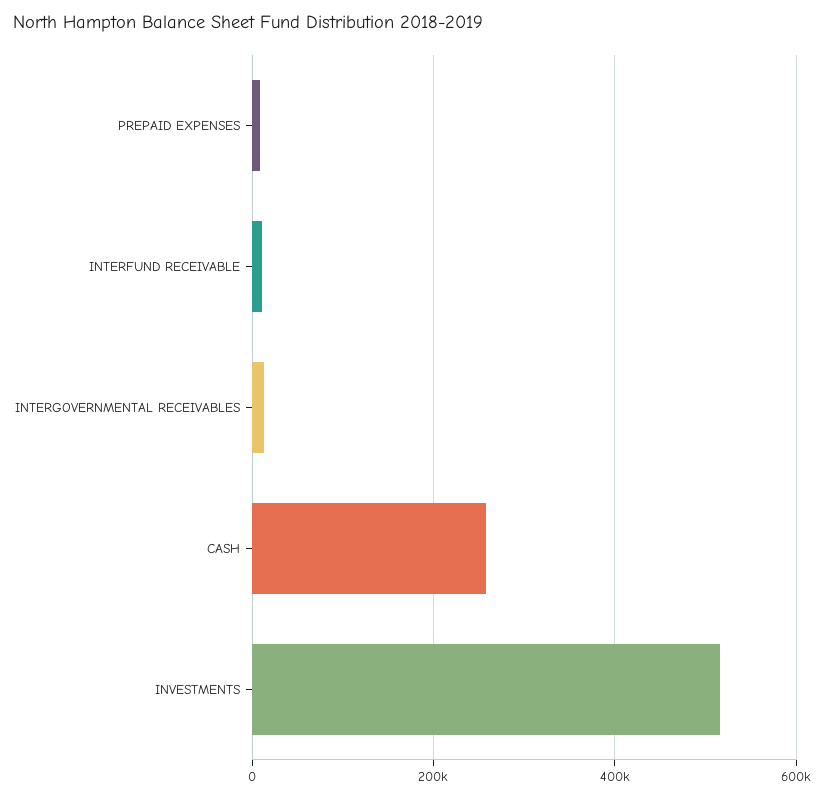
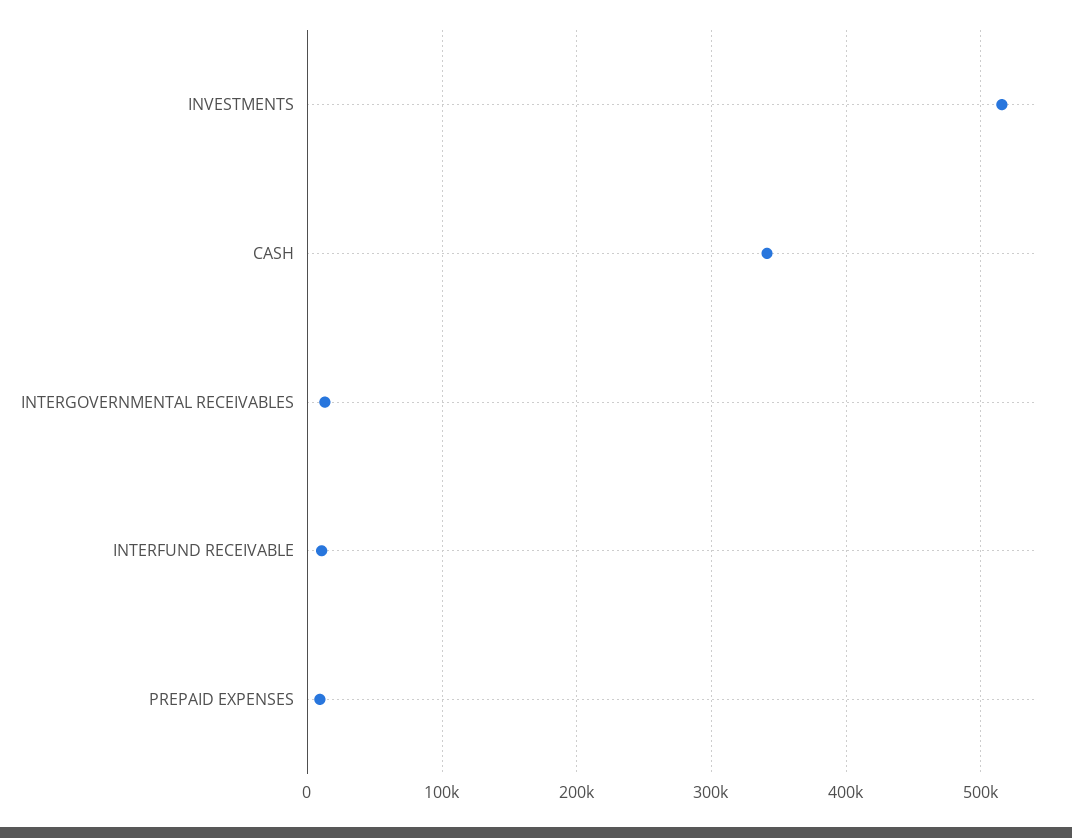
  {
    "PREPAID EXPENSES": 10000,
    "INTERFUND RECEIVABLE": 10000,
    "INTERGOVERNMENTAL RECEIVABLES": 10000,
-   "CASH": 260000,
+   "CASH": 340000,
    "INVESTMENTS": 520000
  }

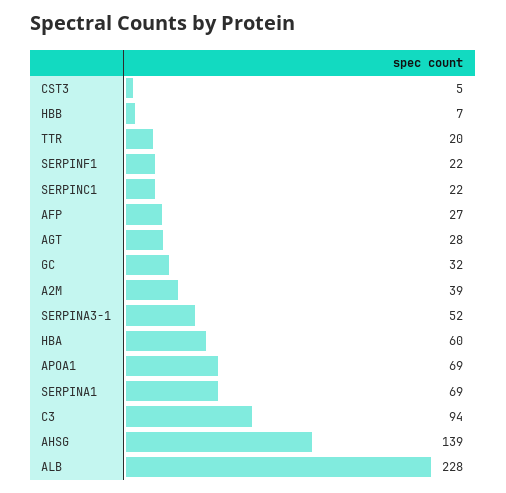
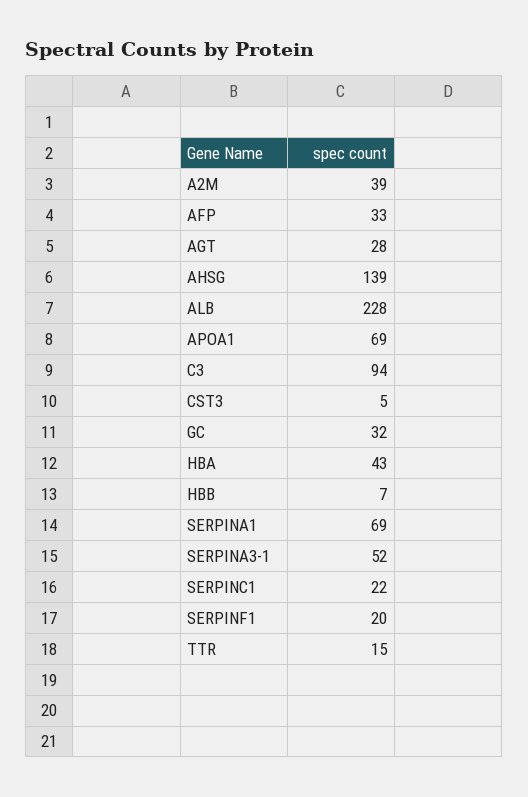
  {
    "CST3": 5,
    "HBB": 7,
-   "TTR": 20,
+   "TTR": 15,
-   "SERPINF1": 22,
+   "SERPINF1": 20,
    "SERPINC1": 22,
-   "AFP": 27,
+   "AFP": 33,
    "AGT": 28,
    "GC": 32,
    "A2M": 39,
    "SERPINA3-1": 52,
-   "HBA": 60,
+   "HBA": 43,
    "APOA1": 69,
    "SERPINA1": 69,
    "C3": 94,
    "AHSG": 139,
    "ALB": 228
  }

-----

▶ **Task brief**:
Once the pictures are set aside, restate the remaining data above exactly.

▶ **Result of this exercise**:
  {
    "PREPAID EXPENSES": 10000,
    "INTERFUND RECEIVABLE": 10000,
    "INTERGOVERNMENTAL RECEIVABLES": 10000,
-   "CASH": 260000,
+   "CASH": 340000,
    "INVESTMENTS": 520000
  }

  {
    "CST3": 5,
    "HBB": 7,
-   "TTR": 20,
+   "TTR": 15,
-   "SERPINF1": 22,
+   "SERPINF1": 20,
    "SERPINC1": 22,
-   "AFP": 27,
+   "AFP": 33,
    "AGT": 28,
    "GC": 32,
    "A2M": 39,
    "SERPINA3-1": 52,
-   "HBA": 60,
+   "HBA": 43,
    "APOA1": 69,
    "SERPINA1": 69,
    "C3": 94,
    "AHSG": 139,
    "ALB": 228
  }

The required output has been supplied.